Anche le guerre calde
localizzate, dalla Corea al Vietnam, durante la Guerra Fredda avevano per posta
la competizione globale: oltre al rischio che facessero da detonatori per un
conflitto globale, gli interessi localmente in gioco, la vita, i beni e le
libertà delle popolazioni coinvolte, passavano in secondo piano, così come le
vite dei militari di leva occidentali – quasi sempre americani – obbligati a prender
parte a un gioco che inevitabilmente si faceva sempre più aberrante e
assolutamente incomprensibile a un’opinione pubblica che vi assisteva ogni sera
alla televisione.
Inoltre tutte le forze
armate dei principali paesi occidentali, tranne quelle britanniche, erano
basate sulla coscrizione forzata maschile, imposta indiscriminatamente anche
alla maggioranza di giovani cittadini del tutto e sempre più privi di qualunque
vocazione o velleità militare: un’istituzione pletorica e inutile, se la sola
guerra concepibile in Europa era una guerra nucleare, e che, se magari era
stata fattore di integrazione e perfino di modernizzazione alla fine del
Settecento e nell’Ottocento in società contadine, costituiva ormai, nelle
sofisticate democrazie liberali del secondo dopoguerra, una vera e propria
“pena senza delitto”, una ingiustificabile e inaccettabile privazione di tutte
le libertà costituzionali e una forma intensiva di diseducazione civica di
massa rispetto ai valori etico-politici e ai principi costituzionali di
libertà, di dignità e rispetto per la persona umana e di parità dei sessi, alla
cui difesa quelle stesse forze armate avrebbero dovuto in teoria essere
preposte. Non a caso, e a dispetto di ogni retorica sull’“esercito di popolo”, tutti
i colpi di Stato effettuati in Occidente, dall’Europa meridionale all’America
latina, si erano avvalsi di coscritti forzati, che avevano sempre obbedito agli
ordini con la stessa disponibilità dei fanti e degli artiglieri del “feroce
monarchico Bava” nel 1898.
In quegli anni, per
molti liberali progressisti come noi, fu più che giustificato l’approdo a un
antimilitarismo radicale.
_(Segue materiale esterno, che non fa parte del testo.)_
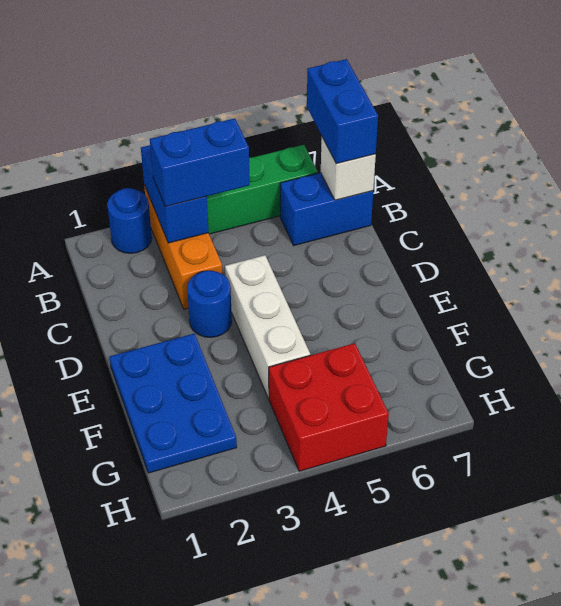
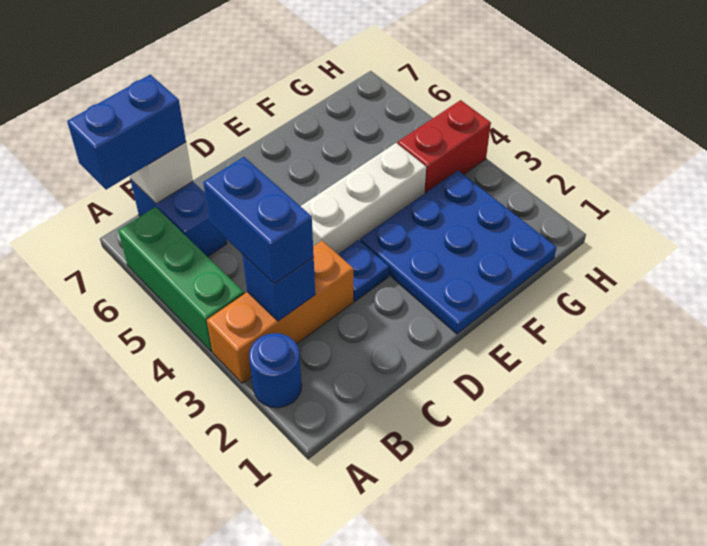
blue brick A3:B3 level 2 -> blue brick B3 level 2
blue round brick D3 level 1 -> blue plate D3 level 1
blue plate E1:G2 level 1 -> blue plate E1:G3 level 1
red brick G4:H5 level 1 -> red brick G4:H4 level 1

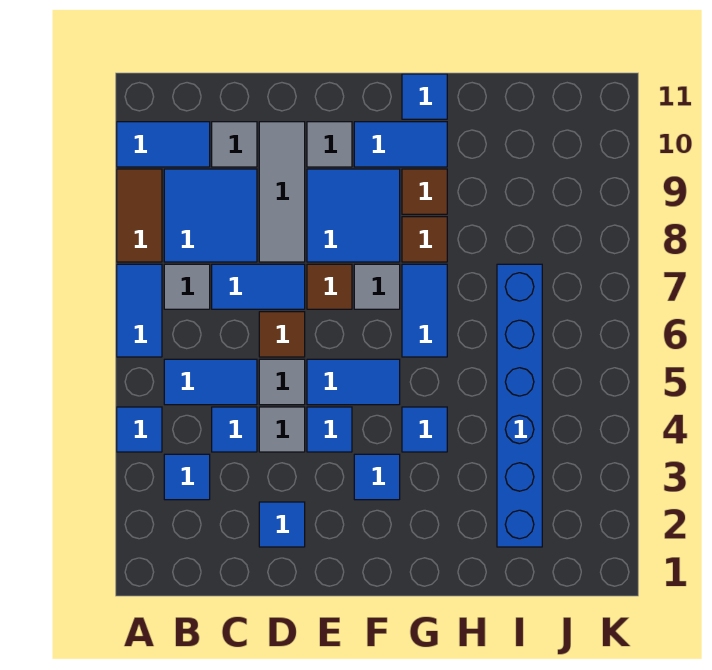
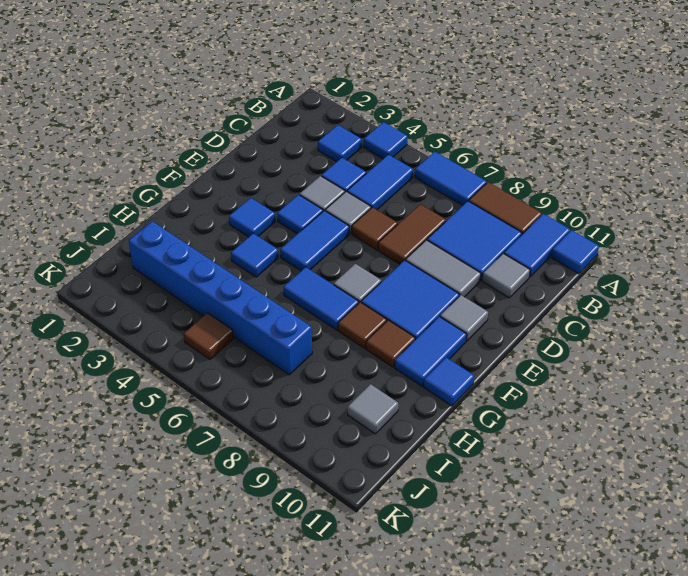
grey tile B7 level 1 -> grey tile I10 level 1
blue tile C7:D7 level 1 -> brown tile C7:D7 level 1
blue tile D2 level 1 -> blue tile A11 level 1
grey tile D8:D10 level 1 -> grey tile D8:D9 level 1
brown tile E7 level 1 -> brown tile J5 level 1

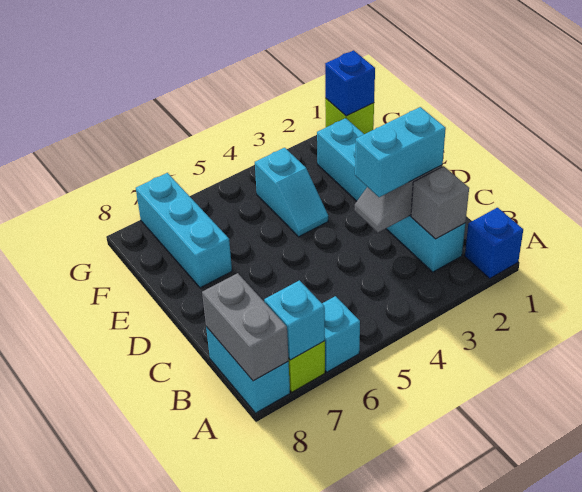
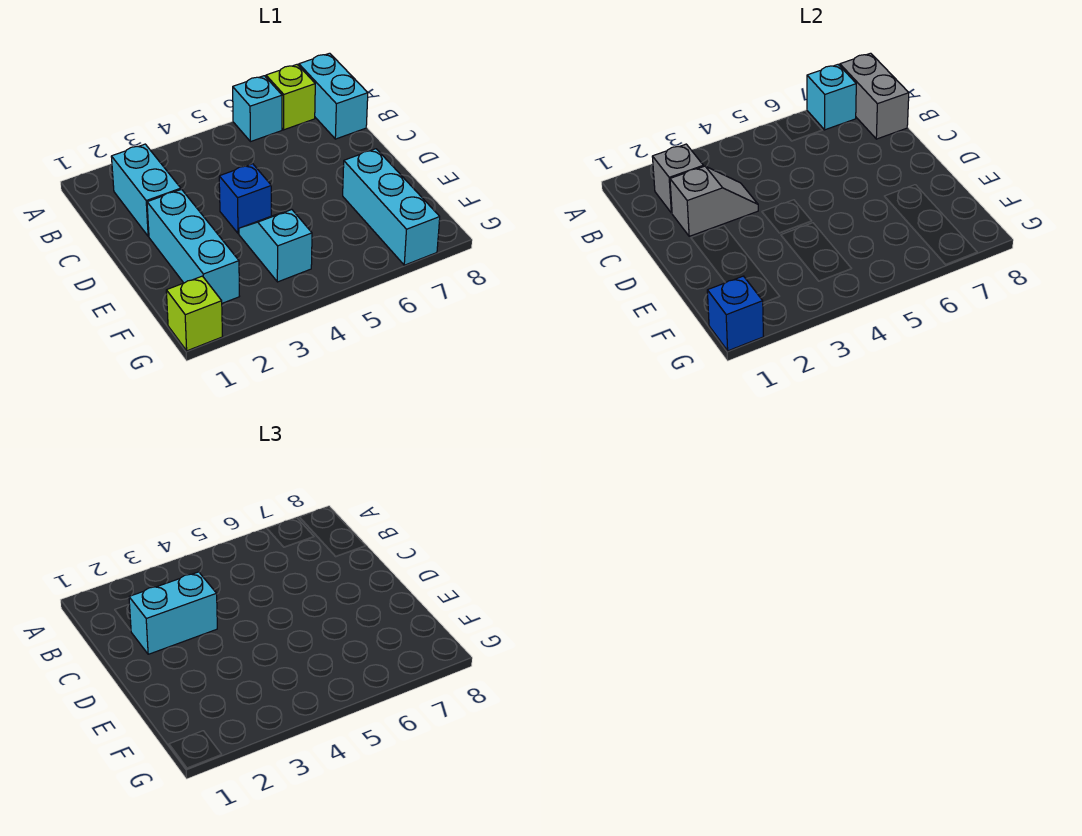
blue brick A1 level 1 -> blue brick D4 level 1

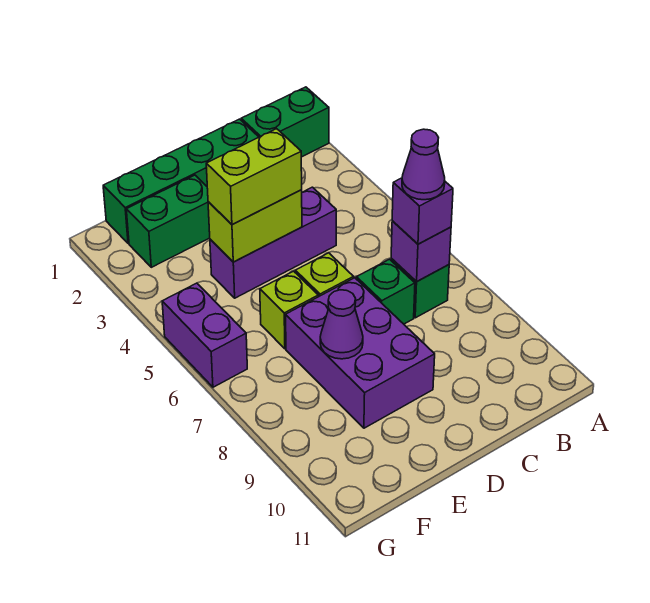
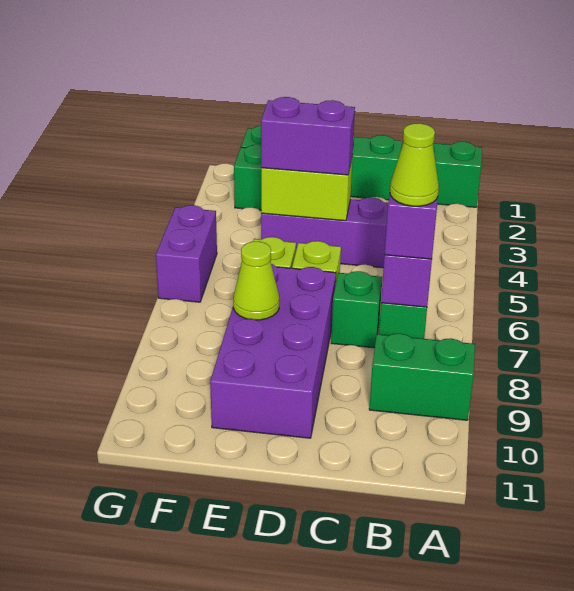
none -> green brick A9:B9 level 1
purple cone B7 level 4 -> lime cone B7 level 4
lime brick D4:E4 level 3 -> purple brick D4:E4 level 3
purple brick D7:E9 level 1 -> purple brick D7:E10 level 1
purple cone E8 level 2 -> lime cone E8 level 2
Difficile, anche per il più antisovietico, non
convenire con Bertrand Russell: qualunque male ci si fosse proposti di evitare
con una guerra, i suoi risultati non avrebbero potuto che essere ancor
peggiori, e comportare o la fine pura e semplice della vita umana sulla terra,
o quanto meno la fine della civiltà liberale, i cui delicati e precari
equilibri non avrebbero avuto alcuna opportunità di sopravvivere nel day
after. Poteva sembrare una scelta quasi obbligata la
nonviolenza radicale. Altrimenti, meglio divenire Graecia capta che la fine di tutto.
Sono passati però più
di vent’anni dalla fine dell’equilibrio del terrore. Il modo di pensare la
pace, la guerra e la libertà, la legittima difesa e lo stato di necessità anche
nei rapporti internazionali, dovrebbe tener conto dei mutamenti intervenuti. Benché
i neocons abbiano contribuito,
con le loro follie, a consolidare convinzioni e riflessi acquisiti prima
dell’89, la globalizzazione ha creato un’interdipendenza che rende ormai
controproducente per qualunque attore internazionale la distruzione
dell’avversario. La coscrizione forzata è stata abolita quasi ovunque.
L’uso della violenza
armata fa sempre schifo, fa sempre emergere il peggio dell’umanità, non sa
discriminare, va sempre evitata se appena sia possibile, ogni volta che possa causare
più danni di quanti ne può evitare e ogni volta che l’esito sia incerto. Ma
assistere inerti all’assedio e al cecchinaggio pluriennali di Sarajevo, al
genocidio del Ruanda, ai massacri in Darfur, alla soppressione di rivolte
contro dittature sanguinarie capaci forse di aprire nuovi e insperati territori
a istituzioni più libere è contrario non solo ai nostri principi, ma, alla
lunga, anche ai nostri interessi più elementari.
Per la prima volta le
rivolte in atto nel mondo arabo non hanno per nemico l’Occidente ma i suoi
dittatori. E molti dei loro protagonisti sono giovani occidentalizzanti. Non
possiamo sapere come andrà a finire, ma abbiamo già abbastanza rovinato in Iraq
la nostra reputazione e il nostro soft power: continuare a baciare
gli anelli di tiranni e terroristi non è solo stomachevole ma anche ottuso.